Isi dari rekaman itu menyangkut politik identitas dan rasisme.
Koordinator Tim Pembela Demokrasi Indonesia (TPDI), konten video yang beredar, potensial merusak kohesi sosial dan mengancam toleransi masyarakat di NTT berubah menjadi intoleran.
Untuk itu, semua pihak harus menahan diri.
“Dan berinisiatif untuk menyelesaiakan permasalahan ini dengan kepala dingin, satu dan lain, menghindari penumpang gelap, yang setiap saat bisa memperkeruh situasi,” ujar Petrus di Jakarta, Selasa (1/6).
Diberitakan, NTT kembali dihebohkan lagi dengan beredarnya sebuah rekaman video di Group WhatsApp atau Media Sosial (Medsos), berisi Ujaran Kebencian yang bermuatan Sara.
Hal ini berpotensi mengganggu kohesivitas golongan warga Kota Kupang yang heterogen dan toleran.

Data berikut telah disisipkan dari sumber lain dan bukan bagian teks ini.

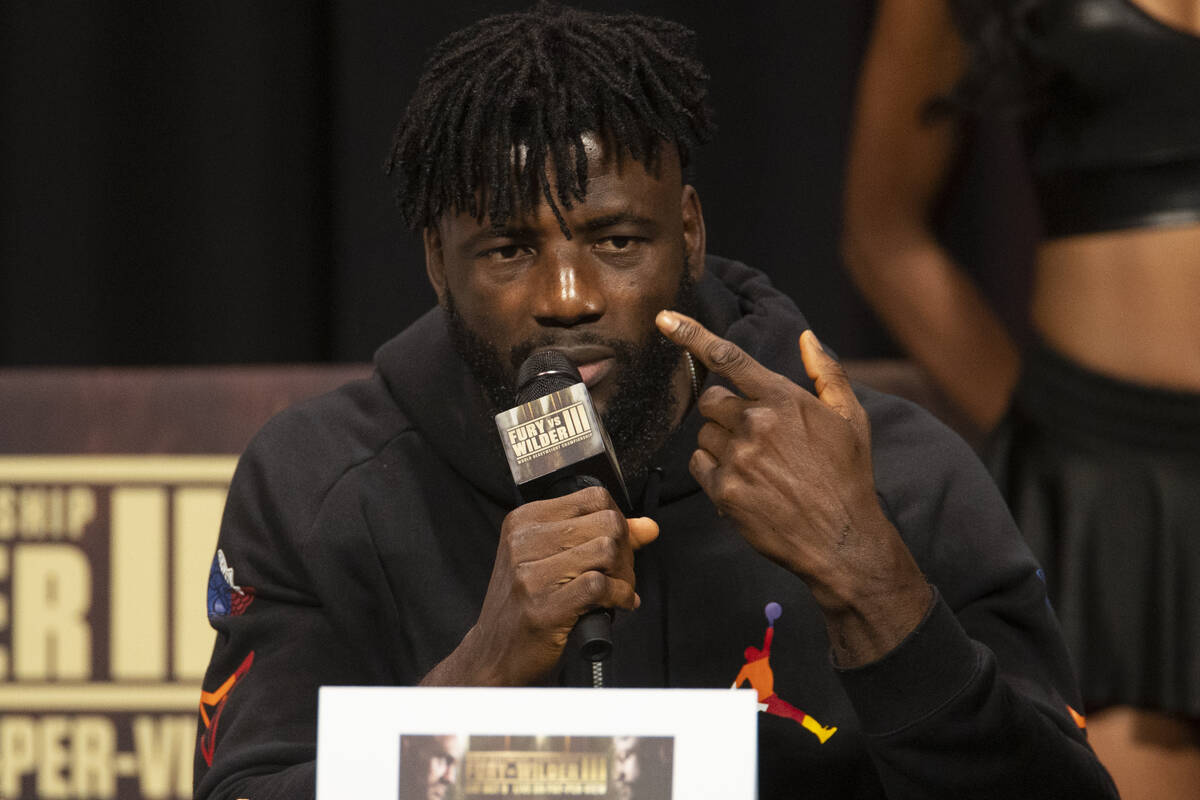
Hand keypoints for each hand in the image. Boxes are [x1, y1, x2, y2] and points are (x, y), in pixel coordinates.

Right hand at [421, 486, 658, 685]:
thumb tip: (648, 527)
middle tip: (621, 575)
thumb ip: (600, 538)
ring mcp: (530, 574)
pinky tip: (616, 605)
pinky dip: (620, 596)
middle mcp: (523, 541)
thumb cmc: (527, 607)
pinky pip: (601, 586)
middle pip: (607, 522)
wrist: (495, 656)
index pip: (594, 498)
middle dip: (626, 551)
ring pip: (607, 551)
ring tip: (617, 591)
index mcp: (524, 520)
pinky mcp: (543, 606)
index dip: (619, 521)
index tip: (620, 545)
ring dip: (625, 576)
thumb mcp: (554, 561)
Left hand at [656, 310, 929, 664]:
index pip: (728, 357)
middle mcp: (755, 424)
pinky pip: (698, 466)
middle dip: (723, 412)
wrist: (841, 539)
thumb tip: (806, 338)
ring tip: (755, 464)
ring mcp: (737, 459)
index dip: (691, 335)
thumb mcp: (851, 419)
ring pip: (702, 434)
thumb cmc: (848, 476)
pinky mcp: (724, 491)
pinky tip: (743, 483)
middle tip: (751, 434)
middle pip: (710, 400)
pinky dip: (713, 471)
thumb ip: (827, 374)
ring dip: (720, 444)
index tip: (664, 320)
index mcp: (783, 399)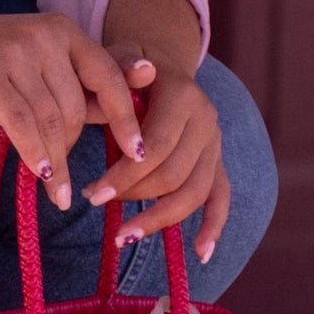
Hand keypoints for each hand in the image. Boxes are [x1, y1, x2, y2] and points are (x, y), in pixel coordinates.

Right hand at [0, 10, 143, 210]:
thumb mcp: (34, 67)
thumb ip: (76, 87)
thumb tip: (123, 117)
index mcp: (61, 30)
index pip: (108, 75)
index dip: (127, 117)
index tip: (140, 153)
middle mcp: (43, 36)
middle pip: (75, 106)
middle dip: (72, 146)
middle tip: (59, 169)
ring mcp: (15, 53)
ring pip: (50, 120)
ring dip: (55, 161)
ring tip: (56, 189)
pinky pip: (21, 123)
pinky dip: (33, 152)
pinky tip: (39, 175)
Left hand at [83, 42, 227, 263]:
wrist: (159, 68)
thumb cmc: (128, 69)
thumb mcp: (119, 59)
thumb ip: (124, 68)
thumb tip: (141, 70)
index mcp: (184, 96)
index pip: (158, 146)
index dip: (126, 174)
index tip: (92, 194)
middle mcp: (207, 122)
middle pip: (174, 173)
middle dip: (133, 195)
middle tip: (95, 202)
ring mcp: (215, 145)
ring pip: (194, 192)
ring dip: (160, 219)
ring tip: (123, 237)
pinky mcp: (216, 163)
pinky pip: (221, 198)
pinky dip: (214, 226)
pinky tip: (200, 253)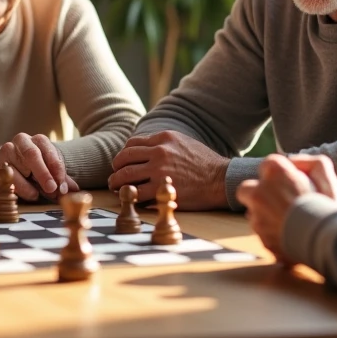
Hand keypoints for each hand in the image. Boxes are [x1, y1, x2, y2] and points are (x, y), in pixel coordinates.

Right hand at [0, 133, 79, 201]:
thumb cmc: (27, 172)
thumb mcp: (46, 174)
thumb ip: (60, 180)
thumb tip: (75, 190)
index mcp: (38, 141)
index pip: (50, 151)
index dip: (57, 169)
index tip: (62, 187)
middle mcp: (22, 141)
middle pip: (33, 154)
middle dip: (44, 173)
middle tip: (53, 189)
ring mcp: (7, 150)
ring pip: (21, 166)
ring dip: (32, 183)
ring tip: (39, 194)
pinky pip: (9, 176)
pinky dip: (21, 187)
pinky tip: (29, 194)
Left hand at [108, 131, 230, 209]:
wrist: (220, 179)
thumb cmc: (204, 163)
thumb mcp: (183, 142)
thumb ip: (163, 143)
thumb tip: (145, 149)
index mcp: (163, 138)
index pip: (132, 144)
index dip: (124, 154)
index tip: (123, 163)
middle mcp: (158, 152)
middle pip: (124, 158)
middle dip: (116, 168)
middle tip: (115, 176)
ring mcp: (159, 171)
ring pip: (125, 176)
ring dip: (117, 183)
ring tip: (117, 188)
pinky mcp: (161, 189)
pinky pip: (136, 193)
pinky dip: (130, 196)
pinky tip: (131, 199)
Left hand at [235, 154, 318, 262]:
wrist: (328, 243)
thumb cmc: (329, 206)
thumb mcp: (326, 173)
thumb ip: (309, 163)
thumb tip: (293, 162)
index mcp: (274, 172)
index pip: (268, 165)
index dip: (279, 174)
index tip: (291, 182)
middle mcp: (259, 192)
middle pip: (248, 189)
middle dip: (259, 194)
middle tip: (281, 202)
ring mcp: (258, 218)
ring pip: (254, 214)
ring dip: (267, 216)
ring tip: (291, 222)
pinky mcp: (262, 240)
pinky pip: (262, 235)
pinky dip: (274, 235)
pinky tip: (291, 237)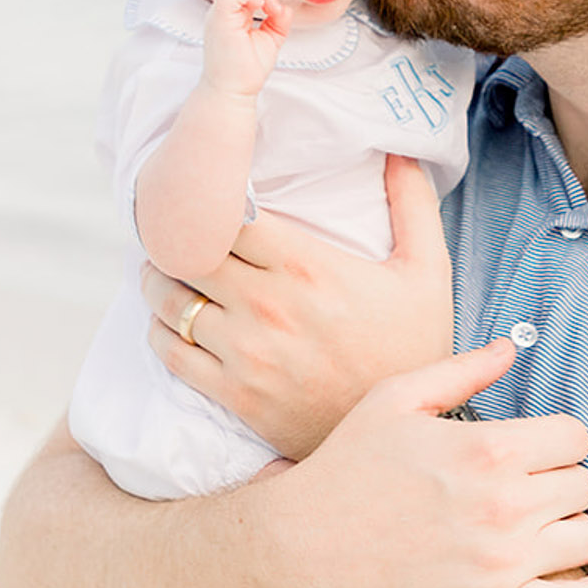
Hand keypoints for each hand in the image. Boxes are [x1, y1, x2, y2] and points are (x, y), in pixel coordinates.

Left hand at [143, 153, 453, 457]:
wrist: (402, 438)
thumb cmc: (414, 348)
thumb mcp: (427, 272)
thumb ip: (412, 204)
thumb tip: (398, 150)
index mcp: (308, 266)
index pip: (229, 212)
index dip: (211, 197)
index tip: (210, 193)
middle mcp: (269, 305)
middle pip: (188, 250)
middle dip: (177, 235)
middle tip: (176, 228)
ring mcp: (247, 352)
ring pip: (170, 299)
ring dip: (159, 279)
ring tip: (165, 269)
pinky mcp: (234, 394)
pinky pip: (172, 352)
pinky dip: (162, 331)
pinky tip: (172, 320)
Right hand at [200, 0, 297, 96]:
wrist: (234, 92)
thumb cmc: (248, 70)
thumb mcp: (271, 38)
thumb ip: (278, 20)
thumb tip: (286, 5)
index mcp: (235, 13)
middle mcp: (224, 11)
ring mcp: (219, 15)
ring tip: (274, 7)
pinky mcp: (219, 20)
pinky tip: (264, 6)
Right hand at [266, 342, 587, 587]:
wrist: (307, 550)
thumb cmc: (348, 466)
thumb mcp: (395, 400)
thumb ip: (461, 371)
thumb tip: (512, 348)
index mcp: (486, 449)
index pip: (575, 436)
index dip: (558, 438)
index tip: (535, 447)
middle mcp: (502, 506)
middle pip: (584, 484)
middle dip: (562, 478)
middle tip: (530, 485)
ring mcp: (500, 564)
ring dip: (572, 526)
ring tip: (542, 524)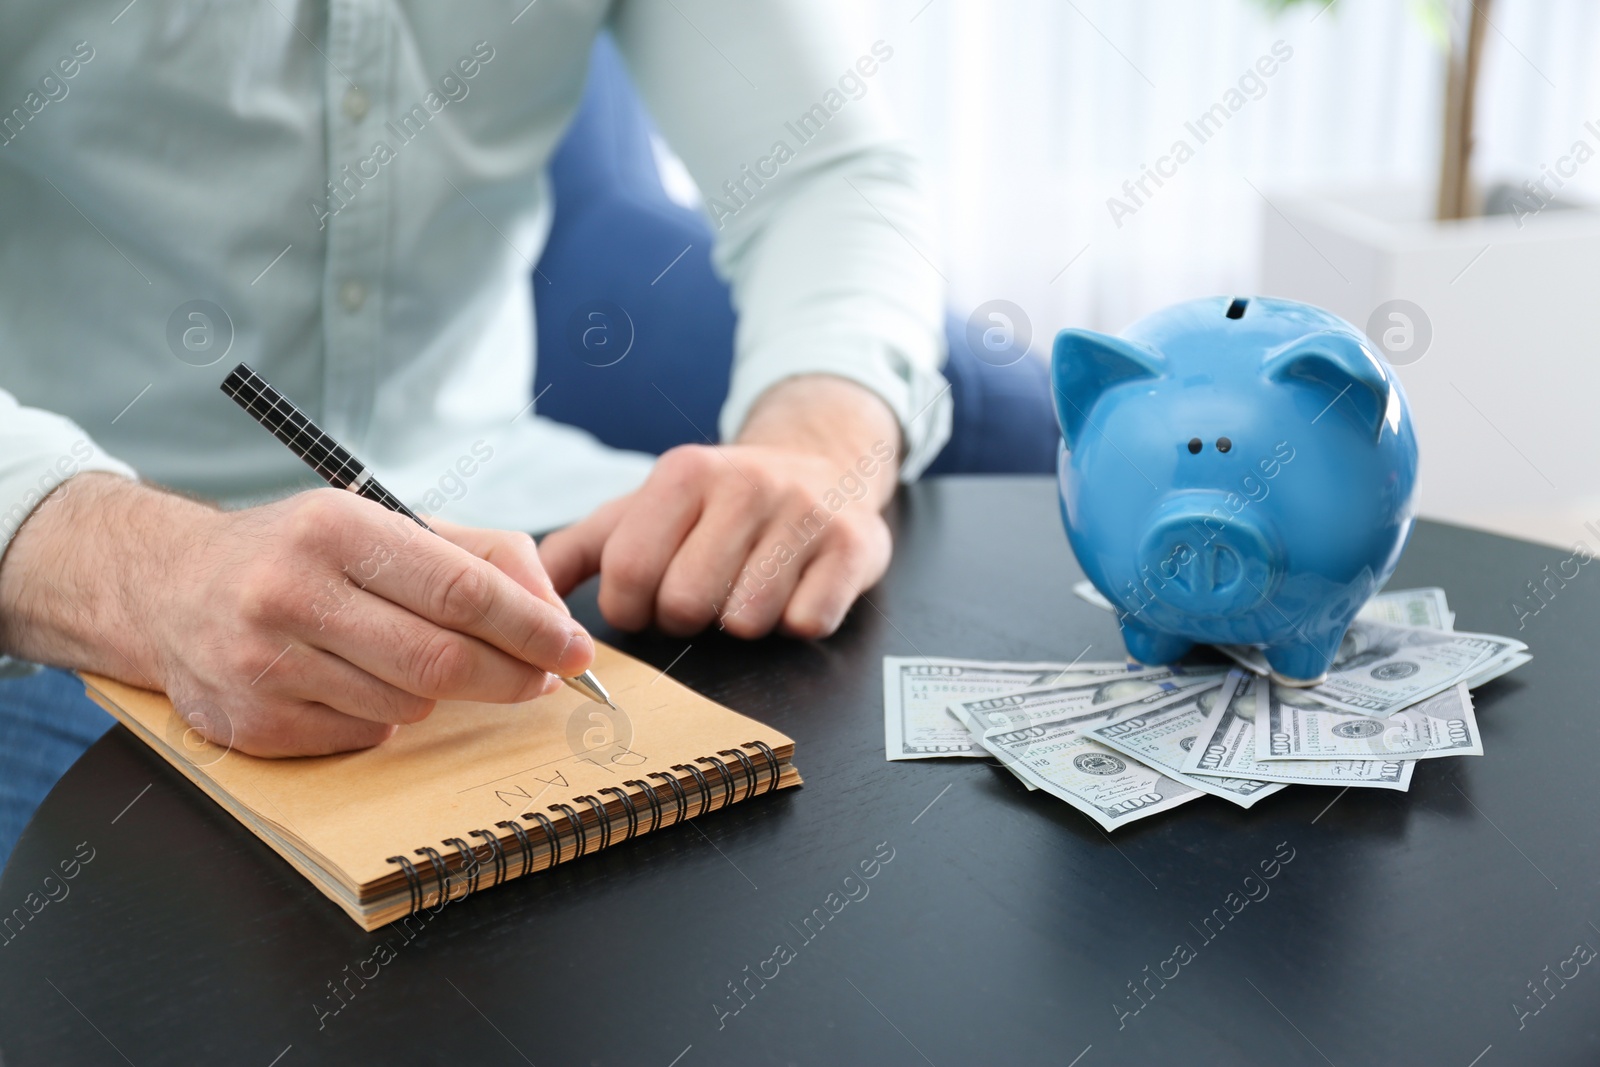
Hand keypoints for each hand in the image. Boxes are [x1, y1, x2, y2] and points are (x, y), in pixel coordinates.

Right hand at [0, 476, 594, 756]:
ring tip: (420, 661)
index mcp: (333, 528)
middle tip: (544, 679)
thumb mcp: (385, 525)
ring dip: (439, 694)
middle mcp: (289, 593)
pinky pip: (364, 735)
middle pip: (440, 659)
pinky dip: (386, 717)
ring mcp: (263, 664)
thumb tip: (551, 612)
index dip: (530, 626)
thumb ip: (481, 556)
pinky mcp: (251, 722)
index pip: (460, 589)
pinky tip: (360, 683)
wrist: (168, 586)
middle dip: (511, 676)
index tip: (573, 648)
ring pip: (407, 705)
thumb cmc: (302, 553)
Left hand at [540, 375, 901, 638]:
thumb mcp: (646, 508)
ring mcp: (804, 513)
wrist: (821, 463)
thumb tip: (517, 592)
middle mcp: (746, 483)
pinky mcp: (854, 544)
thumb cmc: (718, 504)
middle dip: (685, 618)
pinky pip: (808, 621)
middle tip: (702, 597)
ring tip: (748, 589)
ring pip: (747, 619)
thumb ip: (580, 550)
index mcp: (683, 473)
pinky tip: (793, 591)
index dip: (632, 607)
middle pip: (685, 602)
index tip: (648, 598)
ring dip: (741, 623)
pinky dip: (796, 622)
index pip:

Rekaman video itu, disebut-sebut berasal dari suara Yeskial Loudoe, Ketua DPRD Kota Kupang, beredar pada Sabtu, tanggal 29 Mei 202.
Isi dari rekaman itu menyinggung demonstrasi yang terjadi di Kota Kupang yang dilakukan Aliansi Sikap Warga Kota (Sikat).
Dalam rekaman berdurasi satu menitan itu, pemilik suara menyebut peserta yang menghadiri demo itu adalah seluruhnya orang Flores yang beragama Katolik.